_Assignment:_
Which lines run from the line with "Tato lhůta znamená i to, že" through the line with "vyhlášky by pak" in the entries below? Print them exactly, both ends included, and nothing more.

_Entries provided:_
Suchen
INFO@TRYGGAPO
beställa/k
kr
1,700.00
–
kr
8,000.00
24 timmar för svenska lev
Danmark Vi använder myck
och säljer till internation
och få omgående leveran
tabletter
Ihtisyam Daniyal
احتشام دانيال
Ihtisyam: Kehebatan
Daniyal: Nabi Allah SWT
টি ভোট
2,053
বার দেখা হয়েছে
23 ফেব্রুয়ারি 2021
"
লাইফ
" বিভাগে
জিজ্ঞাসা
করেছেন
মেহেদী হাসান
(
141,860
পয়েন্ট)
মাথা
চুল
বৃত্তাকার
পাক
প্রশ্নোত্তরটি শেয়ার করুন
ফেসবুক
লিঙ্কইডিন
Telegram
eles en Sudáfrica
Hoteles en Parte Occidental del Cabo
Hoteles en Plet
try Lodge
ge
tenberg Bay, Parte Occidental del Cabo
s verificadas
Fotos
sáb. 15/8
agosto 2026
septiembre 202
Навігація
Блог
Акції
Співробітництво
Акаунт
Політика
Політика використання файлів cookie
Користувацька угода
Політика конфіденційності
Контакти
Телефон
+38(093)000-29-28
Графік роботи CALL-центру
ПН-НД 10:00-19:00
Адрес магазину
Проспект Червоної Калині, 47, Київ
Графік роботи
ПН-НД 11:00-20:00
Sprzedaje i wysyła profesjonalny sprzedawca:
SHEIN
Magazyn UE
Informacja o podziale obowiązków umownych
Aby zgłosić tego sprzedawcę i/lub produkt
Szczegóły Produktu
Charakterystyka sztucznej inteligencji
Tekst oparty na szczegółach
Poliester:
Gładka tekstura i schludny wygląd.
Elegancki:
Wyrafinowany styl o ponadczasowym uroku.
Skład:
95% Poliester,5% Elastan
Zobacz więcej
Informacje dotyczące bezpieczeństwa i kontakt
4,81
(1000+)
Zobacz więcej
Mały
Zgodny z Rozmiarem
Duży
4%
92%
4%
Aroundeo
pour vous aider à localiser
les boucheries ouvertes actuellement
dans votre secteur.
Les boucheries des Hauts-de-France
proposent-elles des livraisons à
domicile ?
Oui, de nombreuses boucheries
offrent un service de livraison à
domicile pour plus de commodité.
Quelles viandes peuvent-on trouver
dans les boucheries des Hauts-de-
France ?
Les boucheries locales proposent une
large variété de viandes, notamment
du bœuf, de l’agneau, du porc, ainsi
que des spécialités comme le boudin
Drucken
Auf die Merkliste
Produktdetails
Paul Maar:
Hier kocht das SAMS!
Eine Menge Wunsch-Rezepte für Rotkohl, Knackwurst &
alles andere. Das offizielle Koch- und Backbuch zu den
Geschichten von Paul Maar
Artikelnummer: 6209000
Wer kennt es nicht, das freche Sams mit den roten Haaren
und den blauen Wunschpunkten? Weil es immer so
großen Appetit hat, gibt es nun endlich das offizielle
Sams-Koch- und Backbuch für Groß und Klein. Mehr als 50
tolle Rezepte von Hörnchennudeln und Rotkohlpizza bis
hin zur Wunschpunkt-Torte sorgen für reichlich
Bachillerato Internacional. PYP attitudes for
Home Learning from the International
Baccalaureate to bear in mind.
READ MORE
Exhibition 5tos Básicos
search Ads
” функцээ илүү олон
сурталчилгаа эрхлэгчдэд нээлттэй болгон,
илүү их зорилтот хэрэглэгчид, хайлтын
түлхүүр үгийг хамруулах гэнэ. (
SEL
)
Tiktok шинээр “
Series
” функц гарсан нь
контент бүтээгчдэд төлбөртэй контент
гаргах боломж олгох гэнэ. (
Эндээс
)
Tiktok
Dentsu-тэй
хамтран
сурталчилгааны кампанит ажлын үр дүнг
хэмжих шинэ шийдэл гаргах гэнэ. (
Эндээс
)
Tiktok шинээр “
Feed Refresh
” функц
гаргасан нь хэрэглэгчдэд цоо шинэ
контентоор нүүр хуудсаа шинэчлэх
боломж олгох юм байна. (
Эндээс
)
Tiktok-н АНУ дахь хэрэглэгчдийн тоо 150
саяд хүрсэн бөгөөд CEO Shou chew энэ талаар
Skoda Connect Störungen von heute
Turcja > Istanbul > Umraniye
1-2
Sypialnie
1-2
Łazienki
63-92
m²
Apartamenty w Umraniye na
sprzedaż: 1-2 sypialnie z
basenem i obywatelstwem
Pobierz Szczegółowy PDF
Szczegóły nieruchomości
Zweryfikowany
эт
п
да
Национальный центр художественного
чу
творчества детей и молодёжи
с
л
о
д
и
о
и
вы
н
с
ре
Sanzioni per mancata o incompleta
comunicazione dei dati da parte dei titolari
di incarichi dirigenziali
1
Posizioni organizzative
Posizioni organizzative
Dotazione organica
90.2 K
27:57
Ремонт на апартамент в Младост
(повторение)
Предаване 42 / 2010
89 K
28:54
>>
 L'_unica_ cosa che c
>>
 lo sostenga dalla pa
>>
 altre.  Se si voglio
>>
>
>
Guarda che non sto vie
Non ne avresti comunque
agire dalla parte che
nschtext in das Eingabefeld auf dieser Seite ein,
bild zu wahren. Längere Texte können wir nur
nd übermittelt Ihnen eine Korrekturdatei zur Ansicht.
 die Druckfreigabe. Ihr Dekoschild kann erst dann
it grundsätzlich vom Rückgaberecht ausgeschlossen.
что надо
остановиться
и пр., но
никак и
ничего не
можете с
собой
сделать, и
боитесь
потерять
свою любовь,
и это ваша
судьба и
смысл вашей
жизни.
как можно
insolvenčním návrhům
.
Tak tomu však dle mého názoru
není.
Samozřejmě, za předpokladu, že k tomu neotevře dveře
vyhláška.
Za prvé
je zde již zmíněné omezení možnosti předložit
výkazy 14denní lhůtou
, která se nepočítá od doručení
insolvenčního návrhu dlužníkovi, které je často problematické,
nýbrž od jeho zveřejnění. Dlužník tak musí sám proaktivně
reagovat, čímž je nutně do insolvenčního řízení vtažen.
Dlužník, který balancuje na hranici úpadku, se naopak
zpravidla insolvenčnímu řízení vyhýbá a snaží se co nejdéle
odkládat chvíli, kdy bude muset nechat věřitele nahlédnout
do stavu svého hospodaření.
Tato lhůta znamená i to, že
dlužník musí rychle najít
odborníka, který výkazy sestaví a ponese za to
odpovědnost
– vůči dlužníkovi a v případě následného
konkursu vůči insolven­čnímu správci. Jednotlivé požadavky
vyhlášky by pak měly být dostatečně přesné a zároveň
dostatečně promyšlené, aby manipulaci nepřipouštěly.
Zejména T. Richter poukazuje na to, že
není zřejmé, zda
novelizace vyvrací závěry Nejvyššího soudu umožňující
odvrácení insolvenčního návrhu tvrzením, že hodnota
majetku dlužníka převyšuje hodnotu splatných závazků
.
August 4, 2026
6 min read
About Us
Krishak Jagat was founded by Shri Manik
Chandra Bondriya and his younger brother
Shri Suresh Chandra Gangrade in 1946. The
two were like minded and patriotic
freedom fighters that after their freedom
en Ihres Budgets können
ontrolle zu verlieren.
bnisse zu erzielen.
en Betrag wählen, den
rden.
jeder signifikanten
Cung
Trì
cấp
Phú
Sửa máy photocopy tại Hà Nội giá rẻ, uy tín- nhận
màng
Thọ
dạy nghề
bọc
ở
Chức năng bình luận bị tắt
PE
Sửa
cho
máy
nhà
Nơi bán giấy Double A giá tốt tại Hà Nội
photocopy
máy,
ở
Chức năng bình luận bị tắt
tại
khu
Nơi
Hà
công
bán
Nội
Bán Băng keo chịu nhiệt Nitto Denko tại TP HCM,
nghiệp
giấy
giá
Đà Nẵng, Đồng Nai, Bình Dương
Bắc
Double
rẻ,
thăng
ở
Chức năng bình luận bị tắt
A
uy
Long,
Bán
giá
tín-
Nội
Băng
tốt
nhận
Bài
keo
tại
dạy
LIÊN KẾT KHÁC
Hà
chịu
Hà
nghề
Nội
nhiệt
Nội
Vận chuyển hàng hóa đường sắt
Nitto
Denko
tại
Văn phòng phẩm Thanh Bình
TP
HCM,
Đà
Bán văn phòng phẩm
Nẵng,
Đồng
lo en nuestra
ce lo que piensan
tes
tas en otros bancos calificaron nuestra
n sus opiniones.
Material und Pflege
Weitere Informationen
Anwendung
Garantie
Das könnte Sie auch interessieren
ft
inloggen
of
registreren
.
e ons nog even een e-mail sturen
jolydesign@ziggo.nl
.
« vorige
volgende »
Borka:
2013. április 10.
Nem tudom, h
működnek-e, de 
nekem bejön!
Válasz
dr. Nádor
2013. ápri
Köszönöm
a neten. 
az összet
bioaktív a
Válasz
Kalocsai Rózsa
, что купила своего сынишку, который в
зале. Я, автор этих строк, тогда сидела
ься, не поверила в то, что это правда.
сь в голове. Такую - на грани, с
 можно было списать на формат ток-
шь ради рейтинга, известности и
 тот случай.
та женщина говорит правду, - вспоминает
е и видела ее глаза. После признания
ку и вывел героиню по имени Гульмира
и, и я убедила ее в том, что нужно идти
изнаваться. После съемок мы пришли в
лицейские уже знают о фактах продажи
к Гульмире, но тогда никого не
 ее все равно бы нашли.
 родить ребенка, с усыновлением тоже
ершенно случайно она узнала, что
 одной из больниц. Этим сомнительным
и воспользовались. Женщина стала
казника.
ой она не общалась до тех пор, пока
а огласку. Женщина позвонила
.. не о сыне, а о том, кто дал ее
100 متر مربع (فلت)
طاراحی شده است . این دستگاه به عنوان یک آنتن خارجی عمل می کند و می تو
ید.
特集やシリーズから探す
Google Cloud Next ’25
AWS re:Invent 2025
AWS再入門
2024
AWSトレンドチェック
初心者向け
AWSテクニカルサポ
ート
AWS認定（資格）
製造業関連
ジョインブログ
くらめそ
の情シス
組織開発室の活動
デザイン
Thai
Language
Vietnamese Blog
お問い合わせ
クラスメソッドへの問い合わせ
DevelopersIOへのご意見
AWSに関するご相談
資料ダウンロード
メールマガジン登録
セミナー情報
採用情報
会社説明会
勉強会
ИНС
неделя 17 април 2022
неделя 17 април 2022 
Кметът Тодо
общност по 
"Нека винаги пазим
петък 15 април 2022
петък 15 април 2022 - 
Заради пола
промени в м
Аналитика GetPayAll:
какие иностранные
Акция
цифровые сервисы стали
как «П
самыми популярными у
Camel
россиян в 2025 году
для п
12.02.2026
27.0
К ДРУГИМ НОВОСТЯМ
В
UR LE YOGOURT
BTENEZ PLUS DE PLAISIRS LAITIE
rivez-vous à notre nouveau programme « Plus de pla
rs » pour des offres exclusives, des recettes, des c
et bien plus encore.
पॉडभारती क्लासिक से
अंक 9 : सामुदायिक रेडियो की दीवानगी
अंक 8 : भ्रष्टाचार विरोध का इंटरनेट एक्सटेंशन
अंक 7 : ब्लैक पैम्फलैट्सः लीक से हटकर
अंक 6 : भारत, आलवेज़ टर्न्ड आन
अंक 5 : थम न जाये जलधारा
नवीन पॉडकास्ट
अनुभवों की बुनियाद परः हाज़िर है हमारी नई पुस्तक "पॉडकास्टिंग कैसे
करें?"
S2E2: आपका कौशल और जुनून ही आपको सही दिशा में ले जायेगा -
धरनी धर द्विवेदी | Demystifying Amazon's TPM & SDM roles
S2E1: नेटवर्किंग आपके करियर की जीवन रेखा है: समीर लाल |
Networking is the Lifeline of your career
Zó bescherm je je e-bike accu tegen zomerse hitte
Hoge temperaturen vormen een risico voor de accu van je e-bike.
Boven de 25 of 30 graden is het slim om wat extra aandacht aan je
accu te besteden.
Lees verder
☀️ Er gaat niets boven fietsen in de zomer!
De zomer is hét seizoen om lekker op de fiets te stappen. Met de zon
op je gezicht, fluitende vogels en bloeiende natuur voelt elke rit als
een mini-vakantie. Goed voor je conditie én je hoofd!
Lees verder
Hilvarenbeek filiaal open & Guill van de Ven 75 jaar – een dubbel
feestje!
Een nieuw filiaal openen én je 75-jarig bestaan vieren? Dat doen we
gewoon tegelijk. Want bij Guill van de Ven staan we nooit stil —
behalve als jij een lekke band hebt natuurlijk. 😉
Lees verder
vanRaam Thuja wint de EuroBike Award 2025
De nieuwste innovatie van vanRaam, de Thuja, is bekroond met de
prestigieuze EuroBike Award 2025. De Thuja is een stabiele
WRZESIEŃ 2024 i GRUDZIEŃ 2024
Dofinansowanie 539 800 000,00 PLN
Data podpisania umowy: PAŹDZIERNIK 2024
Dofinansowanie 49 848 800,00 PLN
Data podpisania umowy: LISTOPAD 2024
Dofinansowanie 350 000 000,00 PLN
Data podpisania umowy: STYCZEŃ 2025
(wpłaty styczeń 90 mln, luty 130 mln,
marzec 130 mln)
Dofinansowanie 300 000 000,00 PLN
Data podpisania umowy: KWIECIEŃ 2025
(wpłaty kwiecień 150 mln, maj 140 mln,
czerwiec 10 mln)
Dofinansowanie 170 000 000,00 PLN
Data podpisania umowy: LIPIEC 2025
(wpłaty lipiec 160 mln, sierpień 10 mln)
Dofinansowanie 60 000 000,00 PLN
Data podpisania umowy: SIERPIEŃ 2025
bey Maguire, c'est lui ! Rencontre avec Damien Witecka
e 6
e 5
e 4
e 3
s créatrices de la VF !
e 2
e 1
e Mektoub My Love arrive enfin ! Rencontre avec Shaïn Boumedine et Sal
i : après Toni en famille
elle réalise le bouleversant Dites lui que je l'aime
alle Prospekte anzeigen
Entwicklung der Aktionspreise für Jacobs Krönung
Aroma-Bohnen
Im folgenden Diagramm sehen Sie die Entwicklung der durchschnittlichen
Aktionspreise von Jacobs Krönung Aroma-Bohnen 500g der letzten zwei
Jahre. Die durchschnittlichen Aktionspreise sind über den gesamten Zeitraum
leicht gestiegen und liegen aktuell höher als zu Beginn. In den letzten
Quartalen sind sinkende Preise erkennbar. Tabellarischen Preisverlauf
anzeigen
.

_Output below:_
Tato lhůta znamená i to, že
dlužník musí rychle najít
odborníka, který výkazy sestaví a ponese za to
odpovědnost
– vůči dlužníkovi a v případě následného
konkursu vůči insolven­čnímu správci. Jednotlivé požadavky
vyhlášky by pak měly být dostatečně přesné a zároveň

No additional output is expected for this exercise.